Previously, in November, Secure Trust had to revise their profit forecasts downward, largely due to issues within the motor finance segment, despite reporting the lowest early arrears level in the vehicle finance business for three years.
Should the wind-down be effectively executed along with all planned cost-saving measures, the group foresees an elevation by 800 basis points in return on average equity. It is expected that the full-year pre-tax profit for 2024 will ascend from £39.1m to £56.6m.
In the year 2024, the vehicle finance branch of Secure Trust saw a loss of £21.8m. The year ended with net lending balances standing at £558.3m.

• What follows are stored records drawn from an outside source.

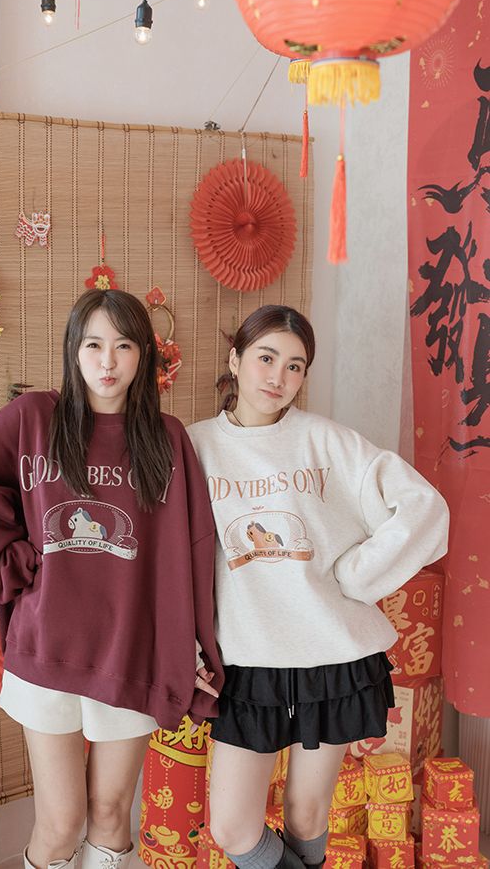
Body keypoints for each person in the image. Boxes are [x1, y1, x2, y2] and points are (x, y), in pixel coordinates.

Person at [0, 289, 222, 869]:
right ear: (73, 351)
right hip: (47, 645)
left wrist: (190, 643)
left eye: (124, 346)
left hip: (132, 647)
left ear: (144, 355)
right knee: (60, 824)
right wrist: (10, 562)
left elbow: (188, 552)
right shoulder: (35, 418)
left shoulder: (167, 438)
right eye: (93, 345)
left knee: (110, 814)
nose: (108, 362)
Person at [186, 304, 449, 869]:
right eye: (265, 358)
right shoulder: (193, 447)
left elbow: (425, 508)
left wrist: (359, 575)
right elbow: (168, 563)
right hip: (246, 662)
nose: (277, 377)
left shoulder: (329, 443)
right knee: (233, 828)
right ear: (234, 359)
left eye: (295, 366)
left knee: (307, 817)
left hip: (331, 657)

The segment has been quite burdensome, accounting for nearly 30 per cent of the firm's operating costs.
Secure Trust puts 78 roles at risk this year
Further to its reorganisation, Secure Trust has indicated a potential impact on employment, with 78 roles at risk during 2025 and this could increase to 284 by the close of the decade.
To facilitate a leaner operation as the loan book diminishes, the lender is aiming to make savings of up to £25m by 2030.
The verdict is anticipated from the Supreme Court this summer on whether banks acted unlawfully by paying commissions to car dealers without the informed consent of customers.
Following the Supreme Court's decision, the Financial Conduct Authority has committed to confirming within a six-week timeframe whether it plans to implement a compensation scheme.
David McCreadie, the CEO, stated: "This pivot will allow the Group to prioritise these established specialist businesses and achieves further simplification of the group combined with the removal of a significant level of costs."
"These measures will have a material positive impact on return on average equity for the Group and will position the Group to being capital accretive."
McCreadie is scheduled to relinquish his leadership role at the bank come summer. His successor will be former Treasury director Ian Corfield, who was implicated in Labour's "cronyism" scandal.